Can you reproduce every line of the entries below word for word, in the same order?

▼

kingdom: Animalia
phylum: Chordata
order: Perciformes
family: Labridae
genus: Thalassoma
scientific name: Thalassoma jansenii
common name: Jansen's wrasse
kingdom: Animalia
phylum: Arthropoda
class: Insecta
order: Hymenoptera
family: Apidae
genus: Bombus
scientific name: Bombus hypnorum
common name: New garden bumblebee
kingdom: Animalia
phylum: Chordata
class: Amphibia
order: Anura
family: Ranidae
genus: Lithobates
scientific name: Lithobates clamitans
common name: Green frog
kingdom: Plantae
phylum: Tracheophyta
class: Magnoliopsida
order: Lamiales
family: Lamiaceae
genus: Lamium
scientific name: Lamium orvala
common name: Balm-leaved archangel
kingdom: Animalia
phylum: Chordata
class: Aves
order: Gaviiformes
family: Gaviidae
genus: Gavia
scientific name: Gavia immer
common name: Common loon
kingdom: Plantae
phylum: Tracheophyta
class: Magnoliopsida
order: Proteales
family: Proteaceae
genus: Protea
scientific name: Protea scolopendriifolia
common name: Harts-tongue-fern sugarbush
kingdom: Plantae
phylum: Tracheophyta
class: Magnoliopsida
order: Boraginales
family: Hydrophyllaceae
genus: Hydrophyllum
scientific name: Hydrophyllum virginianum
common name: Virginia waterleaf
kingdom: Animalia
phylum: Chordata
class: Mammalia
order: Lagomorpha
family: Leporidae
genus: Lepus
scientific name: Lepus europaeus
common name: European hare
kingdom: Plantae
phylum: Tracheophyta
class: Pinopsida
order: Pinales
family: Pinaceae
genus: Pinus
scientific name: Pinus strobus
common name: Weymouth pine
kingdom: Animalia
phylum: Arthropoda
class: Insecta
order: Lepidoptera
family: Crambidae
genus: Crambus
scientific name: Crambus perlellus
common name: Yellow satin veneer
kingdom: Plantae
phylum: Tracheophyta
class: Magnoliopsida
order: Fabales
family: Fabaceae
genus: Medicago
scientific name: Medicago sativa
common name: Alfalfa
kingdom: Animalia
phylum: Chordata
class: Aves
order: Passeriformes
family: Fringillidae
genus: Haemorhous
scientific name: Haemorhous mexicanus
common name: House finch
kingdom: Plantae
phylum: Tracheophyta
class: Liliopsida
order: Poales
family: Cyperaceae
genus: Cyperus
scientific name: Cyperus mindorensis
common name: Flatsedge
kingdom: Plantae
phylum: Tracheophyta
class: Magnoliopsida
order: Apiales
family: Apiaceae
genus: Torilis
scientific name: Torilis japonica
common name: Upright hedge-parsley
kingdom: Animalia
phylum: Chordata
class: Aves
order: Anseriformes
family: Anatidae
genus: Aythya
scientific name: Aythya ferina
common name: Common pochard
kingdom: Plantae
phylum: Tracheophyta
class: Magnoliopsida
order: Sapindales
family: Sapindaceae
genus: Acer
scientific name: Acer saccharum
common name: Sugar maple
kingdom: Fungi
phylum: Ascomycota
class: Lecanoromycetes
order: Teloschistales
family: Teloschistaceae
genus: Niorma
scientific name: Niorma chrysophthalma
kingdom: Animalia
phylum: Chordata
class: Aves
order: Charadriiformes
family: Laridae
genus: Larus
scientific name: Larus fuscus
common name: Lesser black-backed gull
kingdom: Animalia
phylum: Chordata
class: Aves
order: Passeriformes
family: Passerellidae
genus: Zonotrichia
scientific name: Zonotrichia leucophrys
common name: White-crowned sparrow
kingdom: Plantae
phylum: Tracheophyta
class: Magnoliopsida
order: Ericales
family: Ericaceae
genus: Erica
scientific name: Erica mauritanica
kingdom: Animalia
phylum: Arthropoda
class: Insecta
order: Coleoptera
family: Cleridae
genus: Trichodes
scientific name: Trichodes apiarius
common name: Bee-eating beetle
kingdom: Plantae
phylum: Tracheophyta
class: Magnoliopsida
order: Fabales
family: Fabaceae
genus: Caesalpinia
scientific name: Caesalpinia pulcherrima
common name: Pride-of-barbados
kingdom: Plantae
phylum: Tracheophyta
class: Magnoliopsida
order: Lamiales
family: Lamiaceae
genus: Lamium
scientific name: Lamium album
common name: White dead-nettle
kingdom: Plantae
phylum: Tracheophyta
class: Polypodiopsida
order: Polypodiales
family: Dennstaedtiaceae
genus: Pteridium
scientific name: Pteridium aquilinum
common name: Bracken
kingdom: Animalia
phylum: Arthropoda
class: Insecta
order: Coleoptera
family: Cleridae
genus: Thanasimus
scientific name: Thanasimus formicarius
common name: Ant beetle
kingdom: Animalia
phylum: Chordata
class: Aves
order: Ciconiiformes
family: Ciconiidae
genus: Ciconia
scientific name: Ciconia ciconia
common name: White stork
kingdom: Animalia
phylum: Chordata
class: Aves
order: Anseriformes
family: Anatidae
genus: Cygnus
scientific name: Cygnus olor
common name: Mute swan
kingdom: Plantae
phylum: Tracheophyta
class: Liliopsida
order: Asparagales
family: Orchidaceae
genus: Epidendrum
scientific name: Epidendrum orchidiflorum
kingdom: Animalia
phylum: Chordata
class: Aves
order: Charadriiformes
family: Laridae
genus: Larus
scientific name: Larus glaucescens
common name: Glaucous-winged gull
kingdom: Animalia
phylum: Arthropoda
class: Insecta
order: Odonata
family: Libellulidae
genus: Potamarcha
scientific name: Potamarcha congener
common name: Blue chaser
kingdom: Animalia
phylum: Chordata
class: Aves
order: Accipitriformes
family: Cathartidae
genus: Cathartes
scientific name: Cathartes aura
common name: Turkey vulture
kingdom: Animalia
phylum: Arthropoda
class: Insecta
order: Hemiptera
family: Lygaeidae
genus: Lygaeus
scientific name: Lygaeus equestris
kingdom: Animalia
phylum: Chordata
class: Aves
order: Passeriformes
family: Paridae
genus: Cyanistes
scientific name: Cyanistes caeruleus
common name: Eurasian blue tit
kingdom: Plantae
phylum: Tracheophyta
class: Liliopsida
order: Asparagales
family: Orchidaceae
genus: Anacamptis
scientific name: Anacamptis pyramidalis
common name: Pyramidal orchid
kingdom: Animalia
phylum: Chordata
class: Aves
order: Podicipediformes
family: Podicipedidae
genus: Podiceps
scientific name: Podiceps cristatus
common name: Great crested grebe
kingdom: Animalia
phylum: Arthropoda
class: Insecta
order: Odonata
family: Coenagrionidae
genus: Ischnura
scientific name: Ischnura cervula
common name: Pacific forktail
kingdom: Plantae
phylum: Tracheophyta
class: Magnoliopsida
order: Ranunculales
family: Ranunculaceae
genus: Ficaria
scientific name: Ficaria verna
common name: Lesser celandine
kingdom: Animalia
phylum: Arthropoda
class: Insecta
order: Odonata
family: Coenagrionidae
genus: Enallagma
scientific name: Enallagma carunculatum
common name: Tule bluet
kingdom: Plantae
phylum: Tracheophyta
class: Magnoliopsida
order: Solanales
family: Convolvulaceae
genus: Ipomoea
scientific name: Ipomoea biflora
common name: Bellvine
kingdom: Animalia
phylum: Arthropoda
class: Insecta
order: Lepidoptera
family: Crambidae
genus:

▲

◆ OUTPUT OF THE EXERCISE:
kingdom: Animalia
phylum: Chordata
order: Perciformes
family: Labridae
genus: Thalassoma
scientific name: Thalassoma jansenii
common name: Jansen's wrasse
kingdom: Animalia
phylum: Arthropoda
class: Insecta
order: Hymenoptera
family: Apidae
genus: Bombus
scientific name: Bombus hypnorum
common name: New garden bumblebee
kingdom: Animalia
phylum: Chordata
class: Amphibia
order: Anura
family: Ranidae
genus: Lithobates
scientific name: Lithobates clamitans
common name: Green frog
kingdom: Plantae
phylum: Tracheophyta
class: Magnoliopsida
order: Lamiales
family: Lamiaceae
genus: Lamium
scientific name: Lamium orvala
common name: Balm-leaved archangel
kingdom: Animalia
phylum: Chordata
class: Aves
order: Gaviiformes
family: Gaviidae
genus: Gavia
scientific name: Gavia immer
common name: Common loon
kingdom: Plantae
phylum: Tracheophyta
class: Magnoliopsida
order: Proteales
family: Proteaceae
genus: Protea
scientific name: Protea scolopendriifolia
common name: Harts-tongue-fern sugarbush
kingdom: Plantae
phylum: Tracheophyta
class: Magnoliopsida
order: Boraginales
family: Hydrophyllaceae
genus: Hydrophyllum
scientific name: Hydrophyllum virginianum
common name: Virginia waterleaf
kingdom: Animalia
phylum: Chordata
class: Mammalia
order: Lagomorpha
family: Leporidae
genus: Lepus
scientific name: Lepus europaeus
common name: European hare
kingdom: Plantae
phylum: Tracheophyta
class: Pinopsida
order: Pinales
family: Pinaceae
genus: Pinus
scientific name: Pinus strobus
common name: Weymouth pine
kingdom: Animalia
phylum: Arthropoda
class: Insecta
order: Lepidoptera
family: Crambidae
genus: Crambus
scientific name: Crambus perlellus
common name: Yellow satin veneer
kingdom: Plantae
phylum: Tracheophyta
class: Magnoliopsida
order: Fabales
family: Fabaceae
genus: Medicago
scientific name: Medicago sativa
common name: Alfalfa
kingdom: Animalia
phylum: Chordata
class: Aves
order: Passeriformes
family: Fringillidae
genus: Haemorhous
scientific name: Haemorhous mexicanus
common name: House finch
kingdom: Plantae
phylum: Tracheophyta
class: Liliopsida
order: Poales
family: Cyperaceae
genus: Cyperus
scientific name: Cyperus mindorensis
common name: Flatsedge
kingdom: Plantae
phylum: Tracheophyta
class: Magnoliopsida
order: Apiales
family: Apiaceae
genus: Torilis
scientific name: Torilis japonica
common name: Upright hedge-parsley
kingdom: Animalia
phylum: Chordata
class: Aves
order: Anseriformes
family: Anatidae
genus: Aythya
scientific name: Aythya ferina
common name: Common pochard
kingdom: Plantae
phylum: Tracheophyta
class: Magnoliopsida
order: Sapindales
family: Sapindaceae
genus: Acer
scientific name: Acer saccharum
common name: Sugar maple
kingdom: Fungi
phylum: Ascomycota
class: Lecanoromycetes
order: Teloschistales
family: Teloschistaceae
genus: Niorma
scientific name: Niorma chrysophthalma
kingdom: Animalia
phylum: Chordata
class: Aves
order: Charadriiformes
family: Laridae
genus: Larus
scientific name: Larus fuscus
common name: Lesser black-backed gull
kingdom: Animalia
phylum: Chordata
class: Aves
order: Passeriformes
family: Passerellidae
genus: Zonotrichia
scientific name: Zonotrichia leucophrys
common name: White-crowned sparrow
kingdom: Plantae
phylum: Tracheophyta
class: Magnoliopsida
order: Ericales
family: Ericaceae
genus: Erica
scientific name: Erica mauritanica
kingdom: Animalia
phylum: Arthropoda
class: Insecta
order: Coleoptera
family: Cleridae
genus: Trichodes
scientific name: Trichodes apiarius
common name: Bee-eating beetle
kingdom: Plantae
phylum: Tracheophyta
class: Magnoliopsida
order: Fabales
family: Fabaceae
genus: Caesalpinia
scientific name: Caesalpinia pulcherrima
common name: Pride-of-barbados
kingdom: Plantae
phylum: Tracheophyta
class: Magnoliopsida
order: Lamiales
family: Lamiaceae
genus: Lamium
scientific name: Lamium album
common name: White dead-nettle
kingdom: Plantae
phylum: Tracheophyta
class: Polypodiopsida
order: Polypodiales
family: Dennstaedtiaceae
genus: Pteridium
scientific name: Pteridium aquilinum
common name: Bracken
kingdom: Animalia
phylum: Arthropoda
class: Insecta
order: Coleoptera
family: Cleridae
genus: Thanasimus
scientific name: Thanasimus formicarius
common name: Ant beetle
kingdom: Animalia
phylum: Chordata
class: Aves
order: Ciconiiformes
family: Ciconiidae
genus: Ciconia
scientific name: Ciconia ciconia
common name: White stork
kingdom: Animalia
phylum: Chordata
class: Aves
order: Anseriformes
family: Anatidae
genus: Cygnus
scientific name: Cygnus olor
common name: Mute swan
kingdom: Plantae
phylum: Tracheophyta
class: Liliopsida
order: Asparagales
family: Orchidaceae
genus: Epidendrum
scientific name: Epidendrum orchidiflorum
kingdom: Animalia
phylum: Chordata
class: Aves
order: Charadriiformes
family: Laridae
genus: Larus
scientific name: Larus glaucescens
common name: Glaucous-winged gull
kingdom: Animalia
phylum: Arthropoda
class: Insecta
order: Odonata
family: Libellulidae
genus: Potamarcha
scientific name: Potamarcha congener
common name: Blue chaser
kingdom: Animalia
phylum: Chordata
class: Aves
order: Accipitriformes
family: Cathartidae
genus: Cathartes
scientific name: Cathartes aura
common name: Turkey vulture
kingdom: Animalia
phylum: Arthropoda
class: Insecta
order: Hemiptera
family: Lygaeidae
genus: Lygaeus
scientific name: Lygaeus equestris
kingdom: Animalia
phylum: Chordata
class: Aves
order: Passeriformes
family: Paridae
genus: Cyanistes
scientific name: Cyanistes caeruleus
common name: Eurasian blue tit
kingdom: Plantae
phylum: Tracheophyta
class: Liliopsida
order: Asparagales
family: Orchidaceae
genus: Anacamptis
scientific name: Anacamptis pyramidalis
common name: Pyramidal orchid
kingdom: Animalia
phylum: Chordata
class: Aves
order: Podicipediformes
family: Podicipedidae
genus: Podiceps
scientific name: Podiceps cristatus
common name: Great crested grebe
kingdom: Animalia
phylum: Arthropoda
class: Insecta
order: Odonata
family: Coenagrionidae
genus: Ischnura
scientific name: Ischnura cervula
common name: Pacific forktail
kingdom: Plantae
phylum: Tracheophyta
class: Magnoliopsida
order: Ranunculales
family: Ranunculaceae
genus: Ficaria
scientific name: Ficaria verna
common name: Lesser celandine
kingdom: Animalia
phylum: Arthropoda
class: Insecta
order: Odonata
family: Coenagrionidae
genus: Enallagma
scientific name: Enallagma carunculatum
common name: Tule bluet
kingdom: Plantae
phylum: Tracheophyta
class: Magnoliopsida
order: Solanales
family: Convolvulaceae
genus: Ipomoea
scientific name: Ipomoea biflora
common name: Bellvine
kingdom: Animalia
phylum: Arthropoda
class: Insecta
order: Lepidoptera
family: Crambidae
genus:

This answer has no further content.